S.V.P. I’m just adding my opinion: Second Contingent CEF 42 Inf. BATT., was not the Black Watch or any connection to 5th Regt RHC in those times, 
raised in “4th Divisional Area,” not forgetting the “legal Attested” matter; the lines indicated in Expeditionary Force War Establishments, 1914 (pp. 121-126). 
Considering it took the Otter Committee, decades of grief, “come hell or high water,” establishing a connection, only unfolded in 1st Jan 1930 renamed BW RHC. 
Unlike “Mother’s” first offspring, 13th BATT which was a fusion of “4 parent regiments,” I believe, however haven’t looked for the documentation, the 42nd only consisted 
of one “Parent Regiment,” while the enrollment office was at 5th Regt RHC Armoury O.R., they came from far and wide, even Americans enlisted. 

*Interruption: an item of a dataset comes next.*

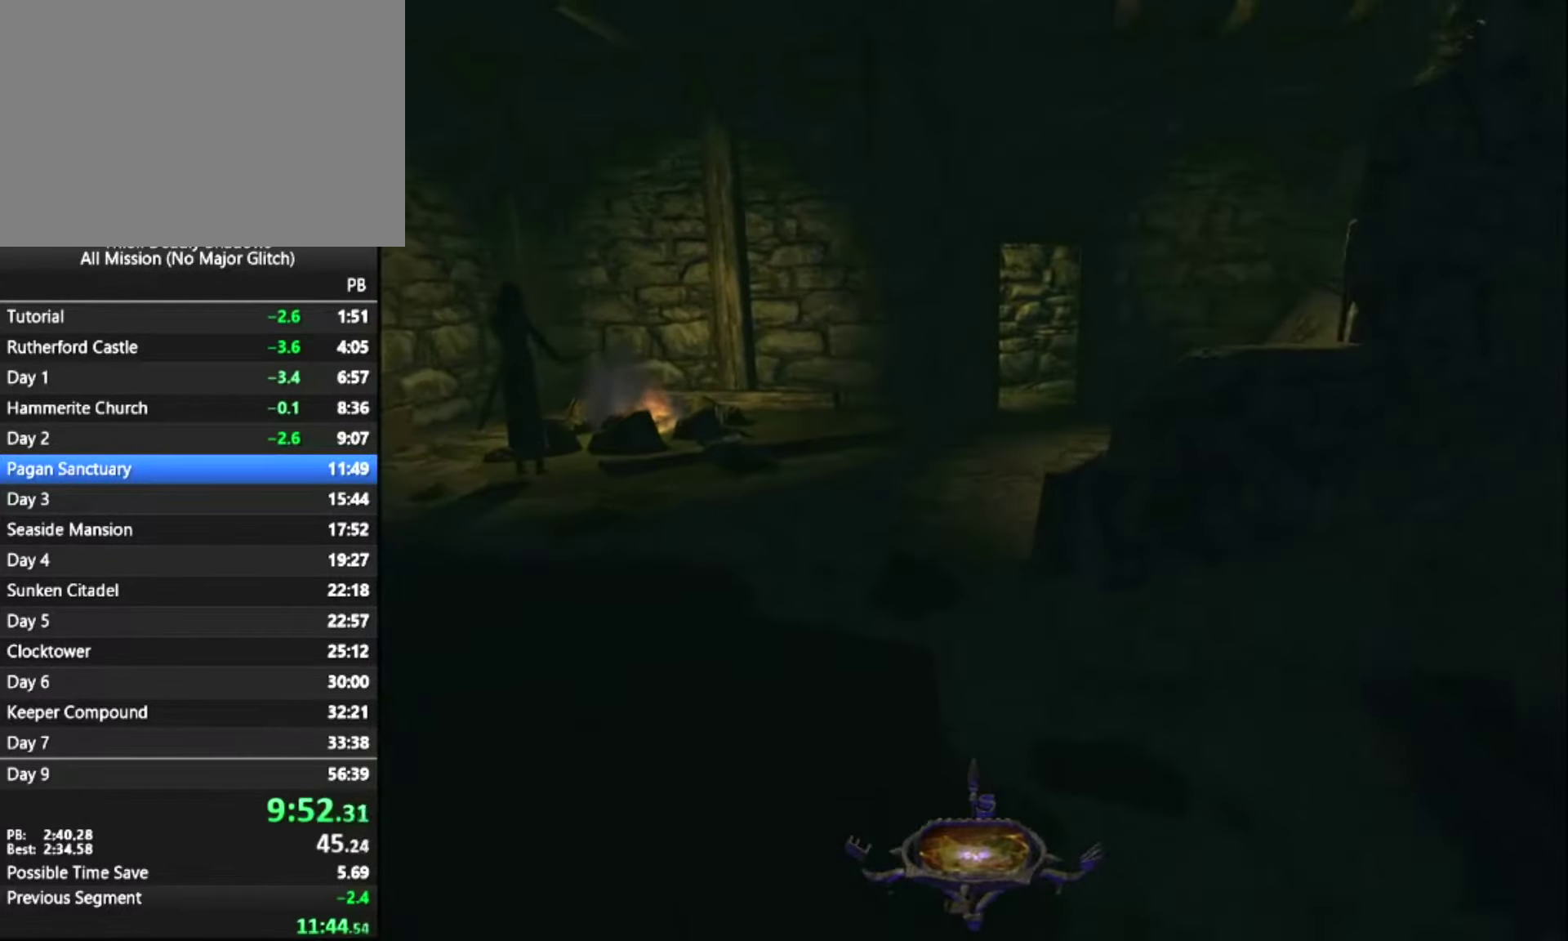
{"keys": ["z"], "mouse": [], "mouse_move": "still", "events": []}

S.V.P. I know the status quo for 13th consisted at first of one, (see CEFresearch) then it was uncovered 3 parent regiments contributed at VC 1914. 
I haven't published the paper on my blog yet and yes have evidence supporting my comment, will be revealed when posted.

Just my thoughts.

Joseph


----------



## jollyjacktar (18 Apr 2016)

There was a veteran of the 42nd whom was a friend of the family when I was a young teen.  He told my Dad that their unit was quite popular with ladies when they were boarding the trains heading for the channel.  The Highlanders liked to dive on through windows etc, which caused many a kilt to go northwards and give a free show, much to the delight of all (officers and Snr NCO excepted).  A bit of an animal show, apparently.   ;D


----------